A recent scientific study has corroborated my personal feeling that we tend to persevere and keep doing the same things when we are under a lot of stress. Stress is what turns a normal behavior into a deeply ingrained habit, even when the results are either hurting us or not bringing the positive results that we yearn for.
“Reporting earlier this summer in the journal Science, Nuno Sousa of the Life and Health Sciences Research Institute at the University of Minho in Portugal and his colleagues described experiments in which chronically stressed rats lost their elastic rat cunning and instead fell back on familiar routines and rote responses, like compulsively pressing a bar for food pellets they had no intention of eating.”
When under stress, the lab rats continued doing what was clearly not working for them whereas non-stressed rats did not show similar self-defeating activity.
Robert Sapolsky, a neurobiologist who studies stress at Stanford University School of Medicine, said, “This is a great model for understanding why we end up in a rut, and then dig ourselves deeper and deeper into that rut. We’re lousy at recognizing when our normal coping mechanisms aren’t working. Our response is usually to do it five times more, instead of thinking, maybe it’s time to try something new.”
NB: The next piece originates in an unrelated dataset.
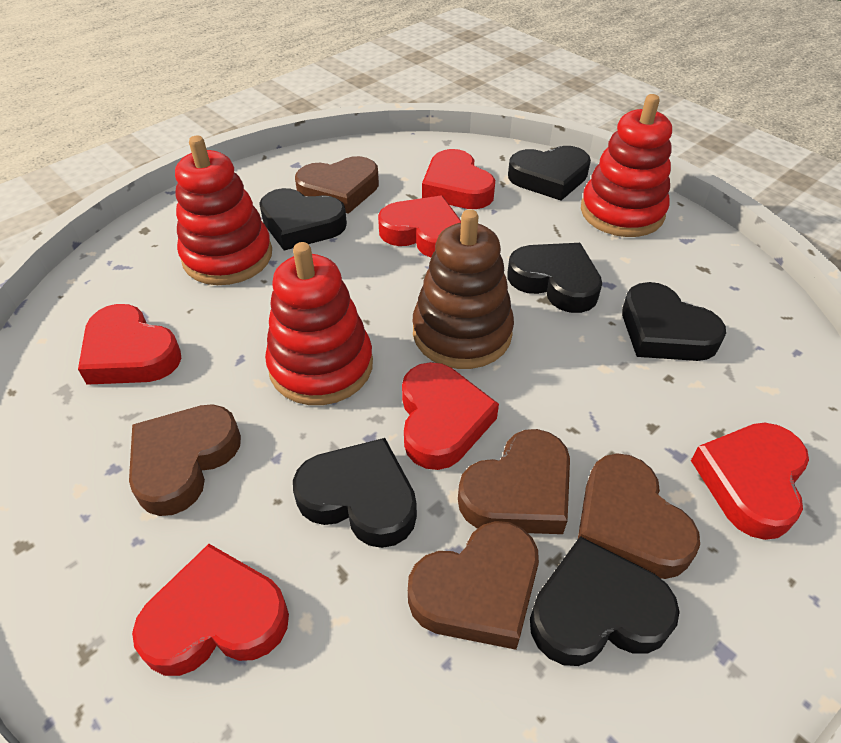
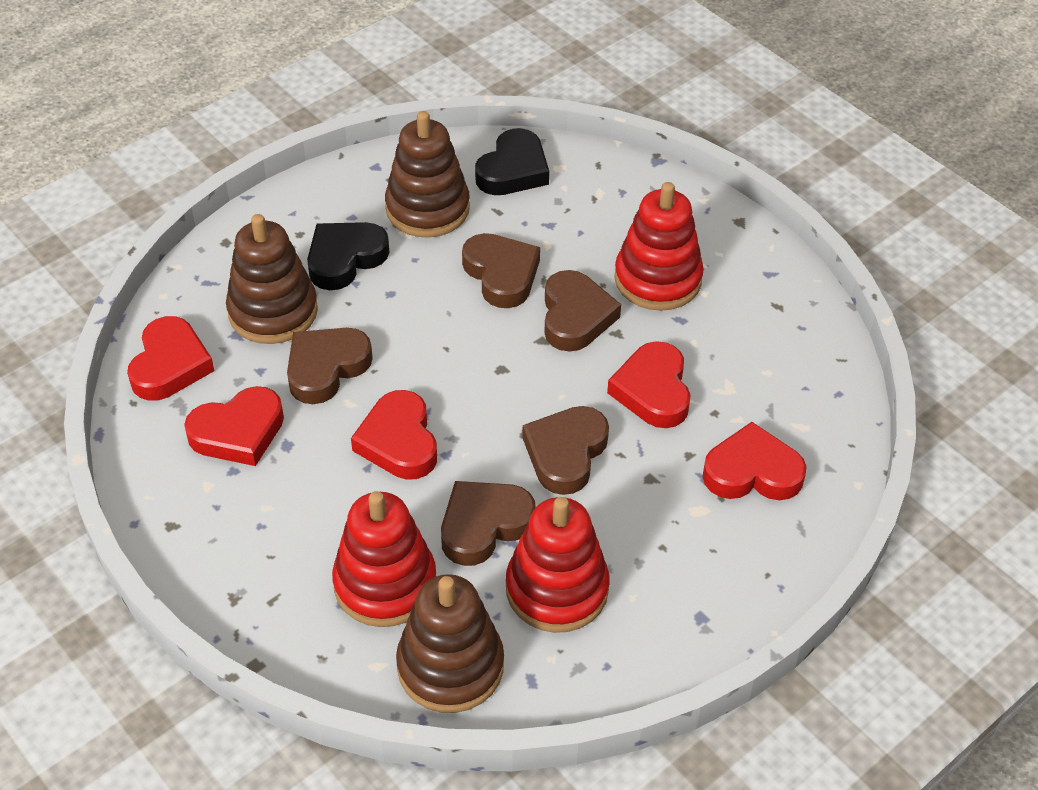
black heart: [259,188,347,251] [293,438,417,548] [507,243,602,313] [508,146,591,201] [530,536,679,666] [622,282,726,361] = 6 -> [307,222,389,290] [475,128,549,195] = 2
brown stacking toy: [413,209,514,369] = 1 -> [226,214,318,344] [385,111,470,238] [396,574,504,713] = 3
red heart: [78,304,181,385] [132,544,289,676] [378,195,461,258] [402,362,499,470] [422,149,495,209] [691,423,809,540] = 6 -> [127,316,214,401] [184,386,284,466] [351,390,437,480] [607,341,690,428] [702,422,807,500] = 5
I think when our writing career is not going where we want it to go, when we are facing a lot of rejections, we should first try to lower down our stress level by doing whatever works… talking to a friend, going for a short vacation, exercising, etc. Because to me it’s clear that the action we take under stress will more likely to be a repetition of whatever did NOT work in the past than a fresh approach that might yield a new and positive result.
I know — it’s not easy to lower one’s stress level at will. But it’s equally true that a decision to “persevere” taken under stressful conditions will probably be a repetition of past habits instead of a cool evaluation of the alternatives available to us.
In writing life stress is something we should all try to avoid in order to see what works and what doesn’t in our career and take a fresh approach to our problems. Dr. Sousa’s research confirms that.